*What you need to do*: Reproduce the lines below character for character, omitting the pictures from your output.

*Material for the task*:
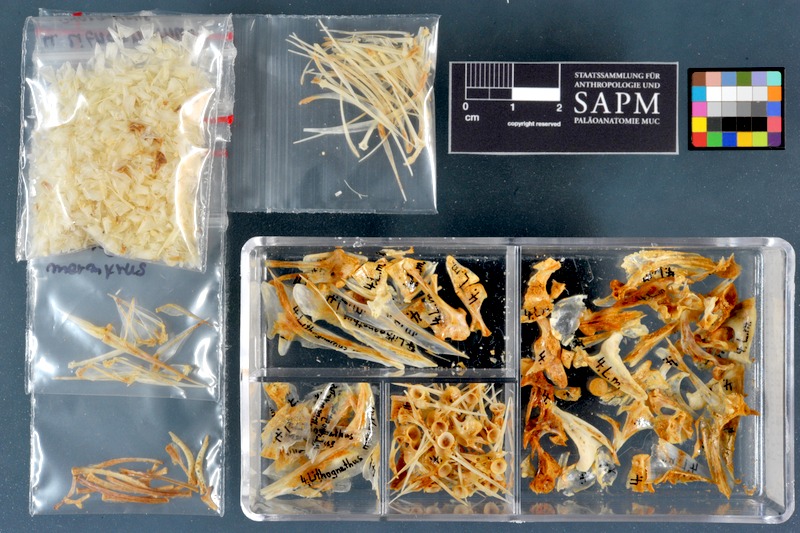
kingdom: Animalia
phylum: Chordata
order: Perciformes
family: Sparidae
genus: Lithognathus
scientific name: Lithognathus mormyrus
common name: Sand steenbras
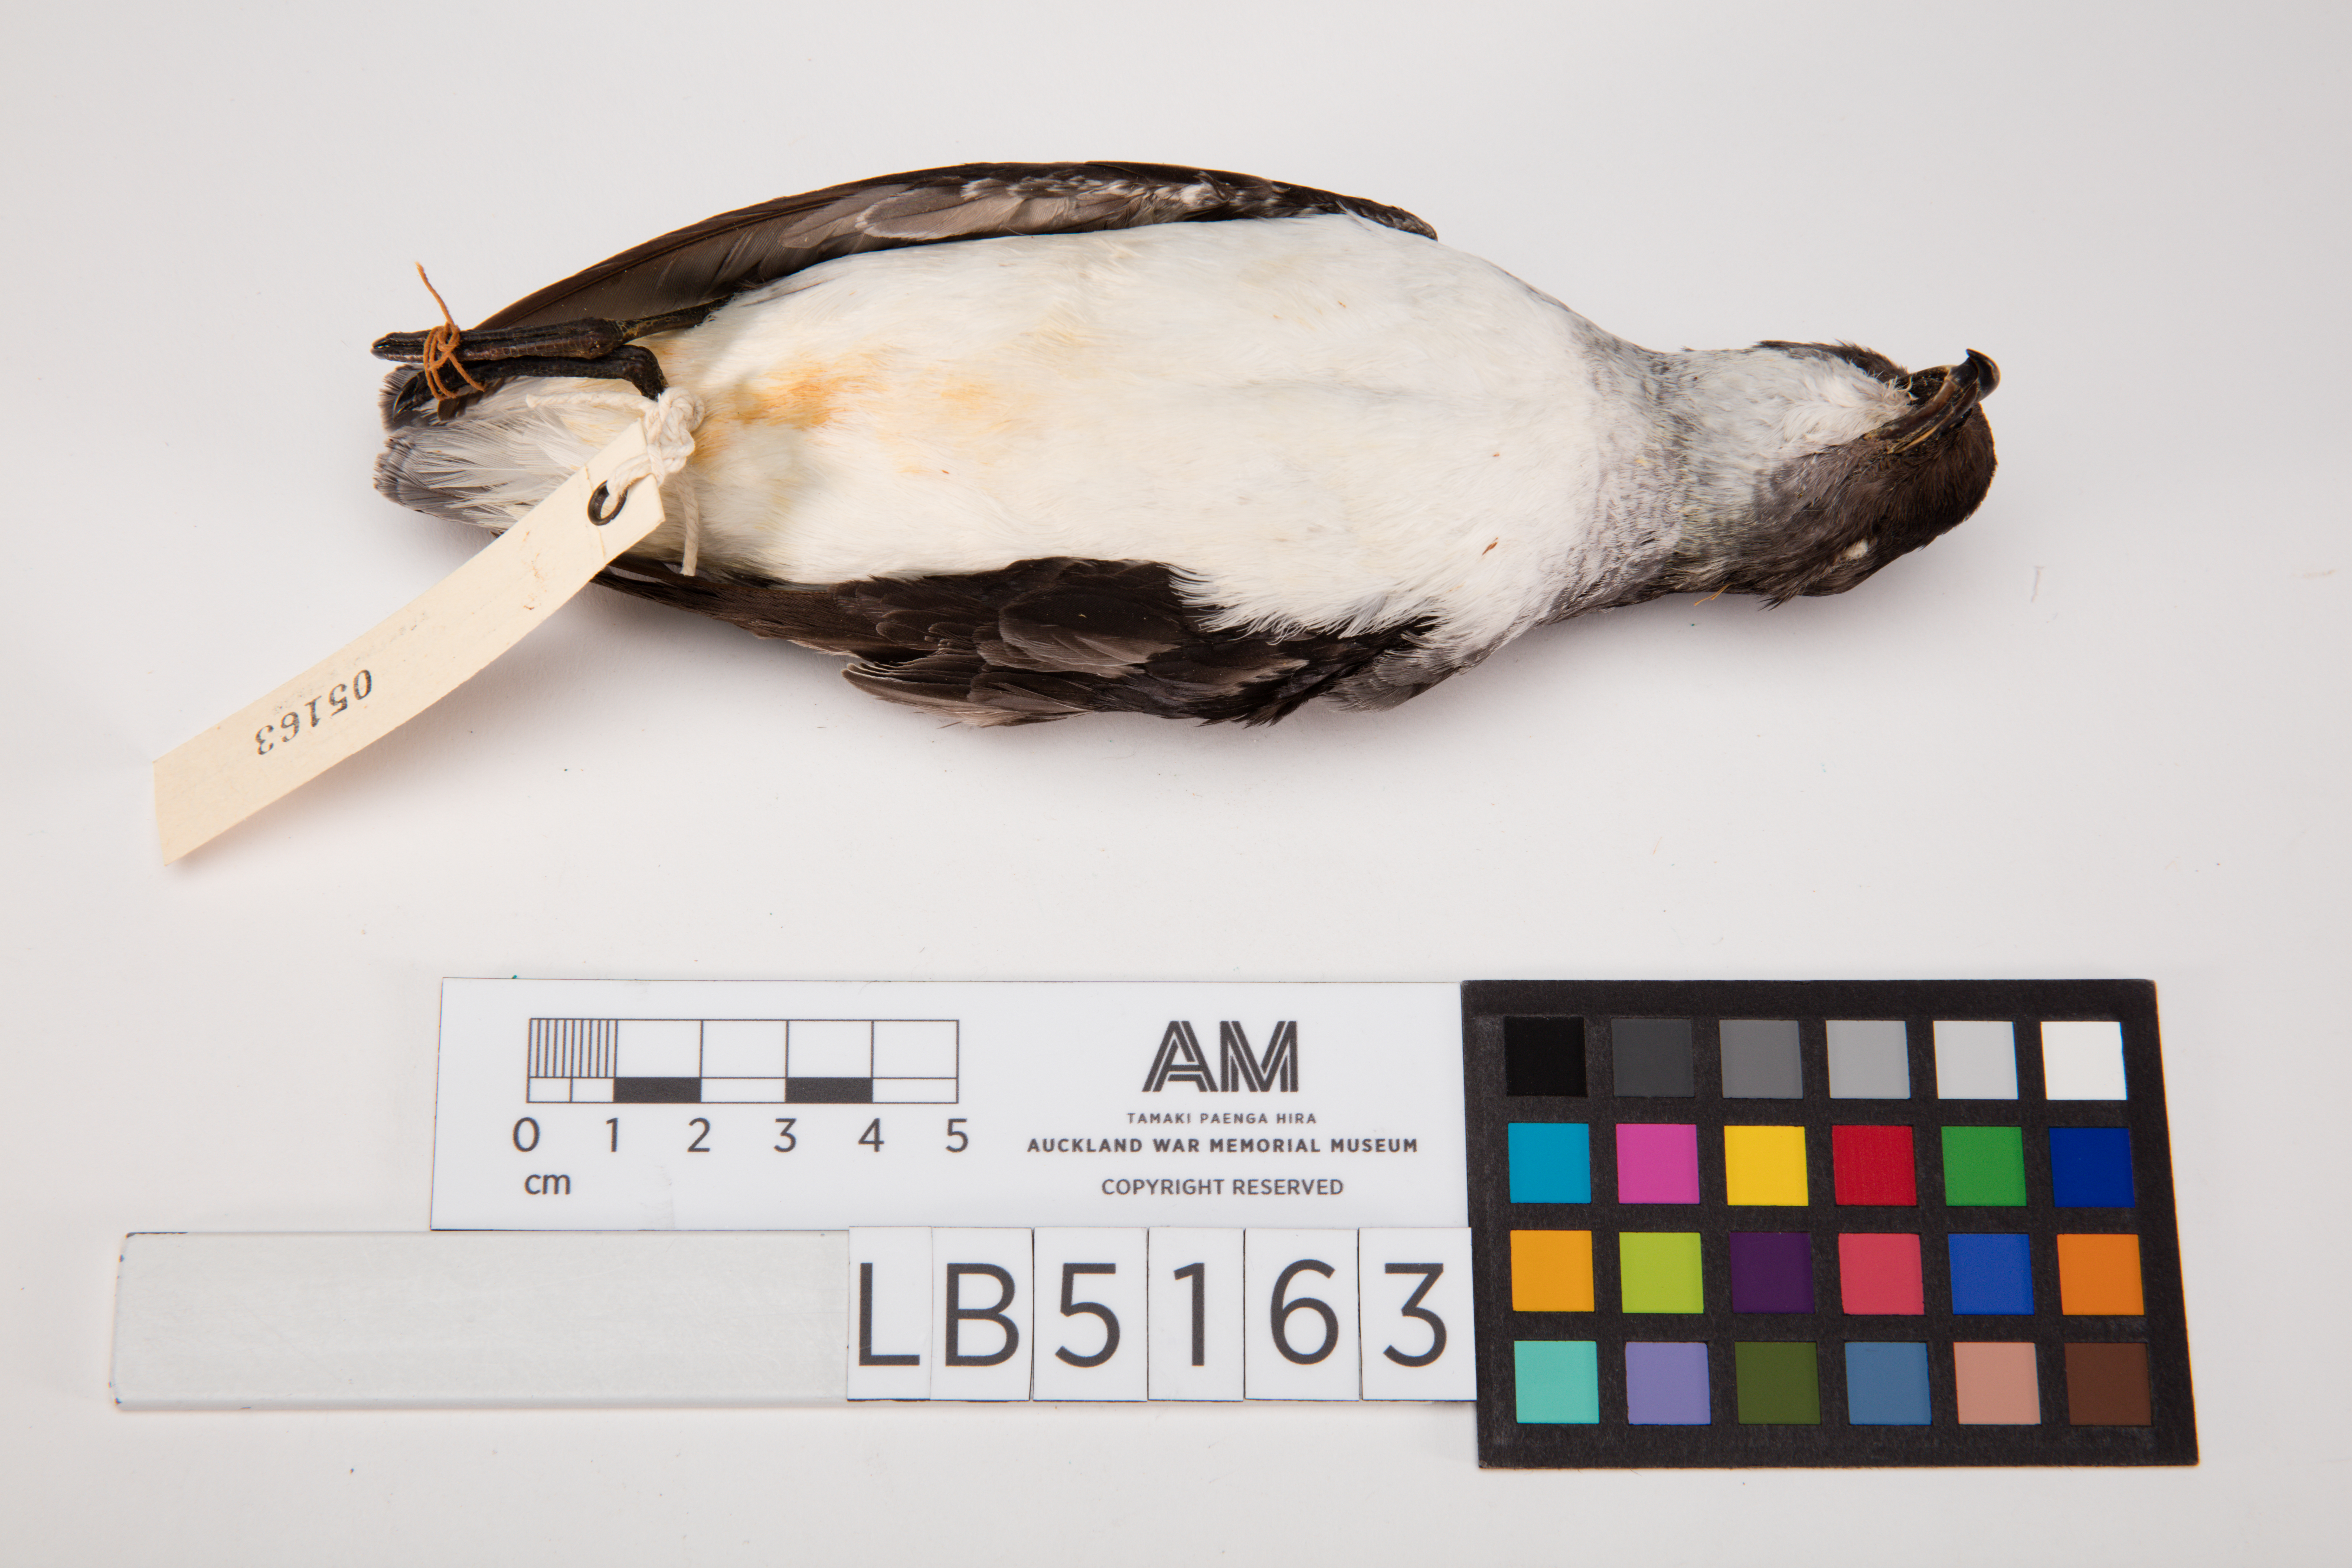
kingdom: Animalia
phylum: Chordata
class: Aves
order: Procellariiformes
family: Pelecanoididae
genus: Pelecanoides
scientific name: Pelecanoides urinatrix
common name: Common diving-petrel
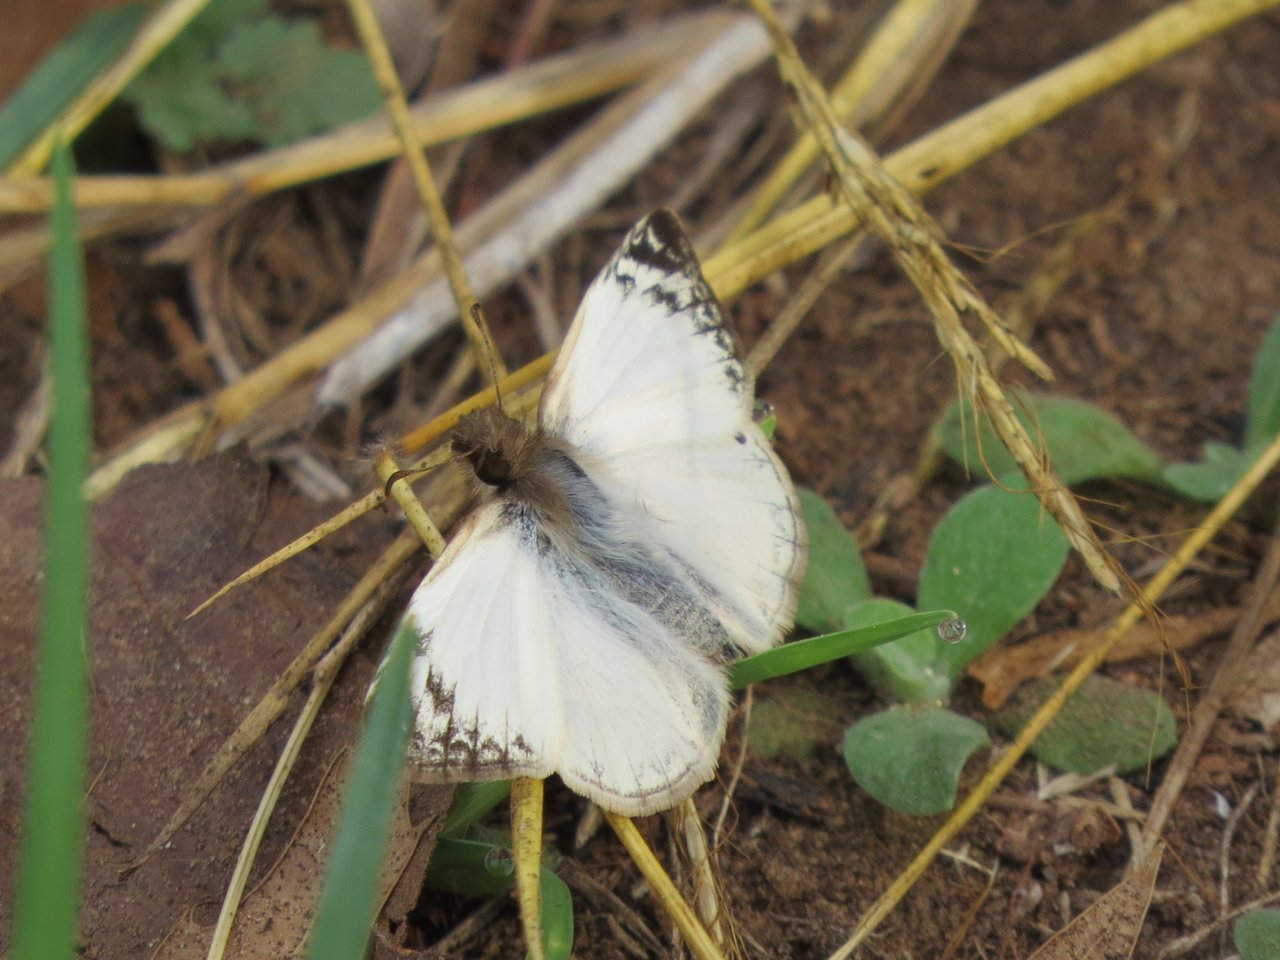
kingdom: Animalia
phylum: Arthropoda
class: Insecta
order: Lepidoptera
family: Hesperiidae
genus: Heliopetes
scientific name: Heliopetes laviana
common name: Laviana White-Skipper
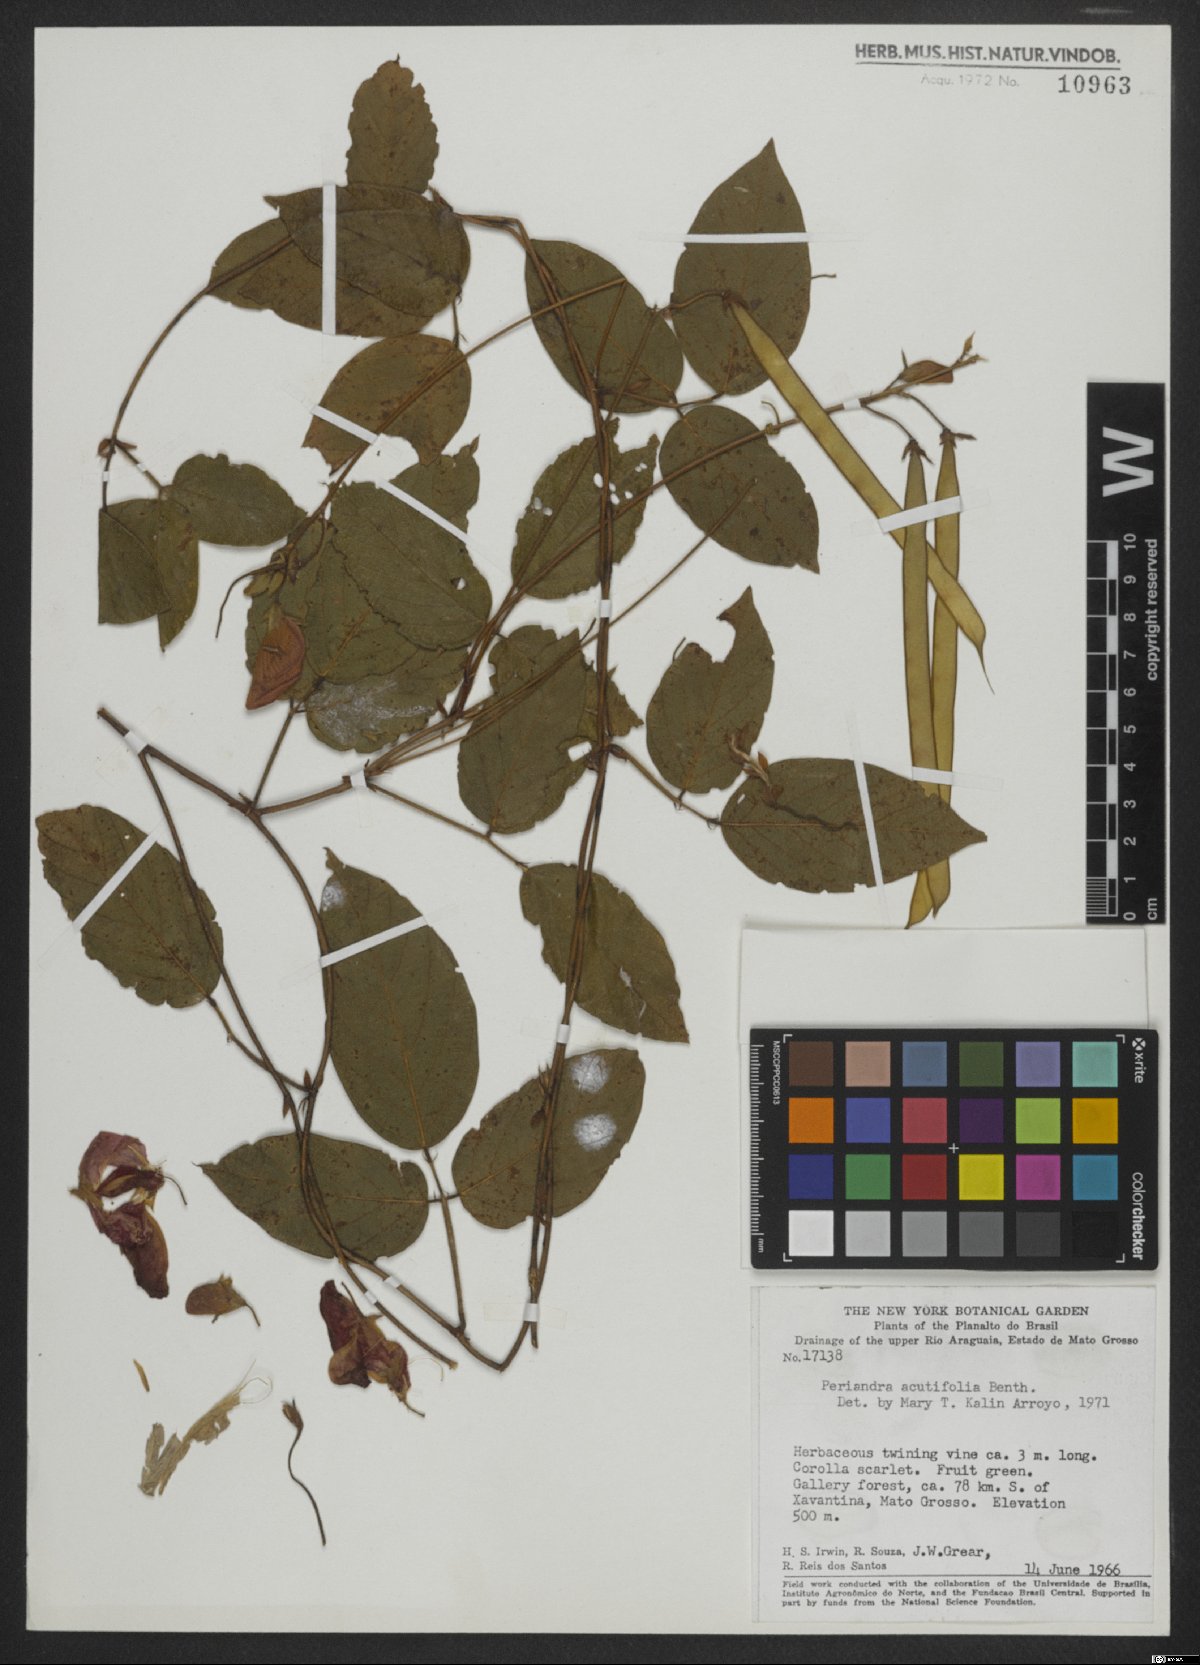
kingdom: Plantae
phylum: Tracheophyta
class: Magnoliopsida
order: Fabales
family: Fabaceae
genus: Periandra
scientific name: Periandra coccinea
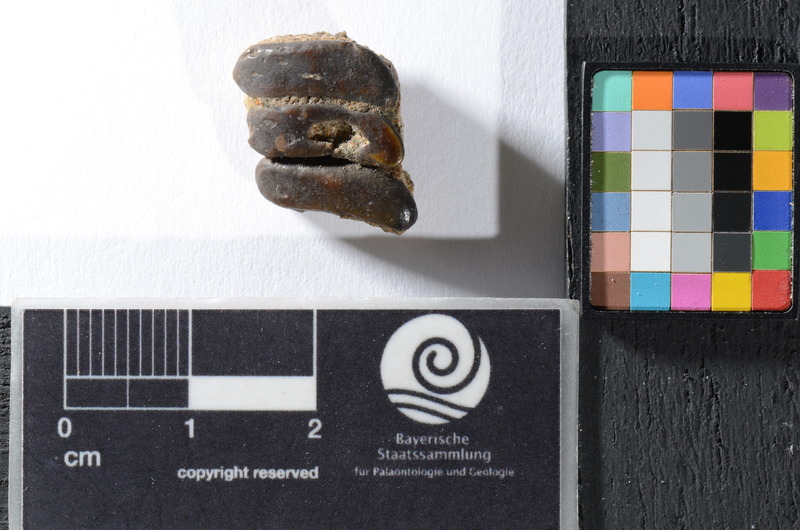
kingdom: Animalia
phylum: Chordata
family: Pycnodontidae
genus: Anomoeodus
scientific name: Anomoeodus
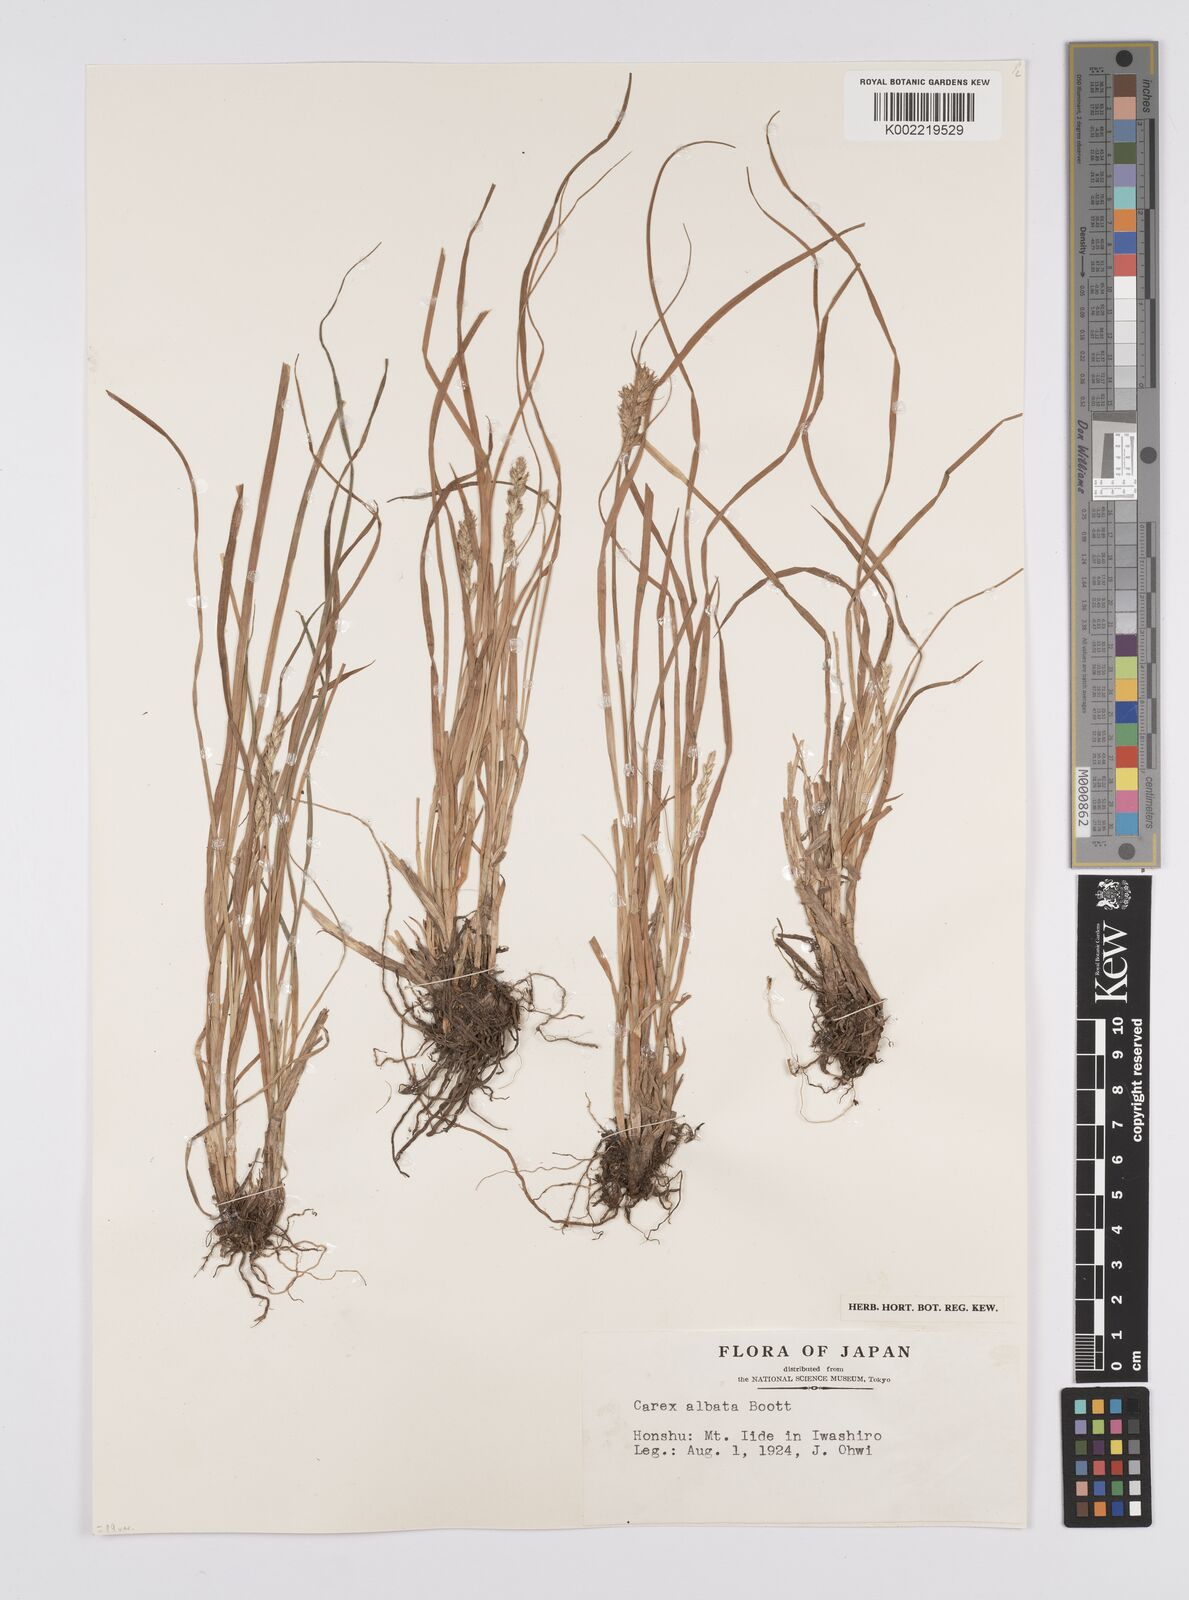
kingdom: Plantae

*Written answer*:
kingdom: Animalia
phylum: Chordata
order: Perciformes
family: Sparidae
genus: Lithognathus
scientific name: Lithognathus mormyrus
common name: Sand steenbras
kingdom: Animalia
phylum: Chordata
class: Aves
order: Procellariiformes
family: Pelecanoididae
genus: Pelecanoides
scientific name: Pelecanoides urinatrix
common name: Common diving-petrel
kingdom: Animalia
phylum: Arthropoda
class: Insecta
order: Lepidoptera
family: Hesperiidae
genus: Heliopetes
scientific name: Heliopetes laviana
common name: Laviana White-Skipper
kingdom: Plantae
phylum: Tracheophyta
class: Magnoliopsida
order: Fabales
family: Fabaceae
genus: Periandra
scientific name: Periandra coccinea
kingdom: Animalia
phylum: Chordata
family: Pycnodontidae
genus: Anomoeodus
scientific name: Anomoeodus
kingdom: Plantae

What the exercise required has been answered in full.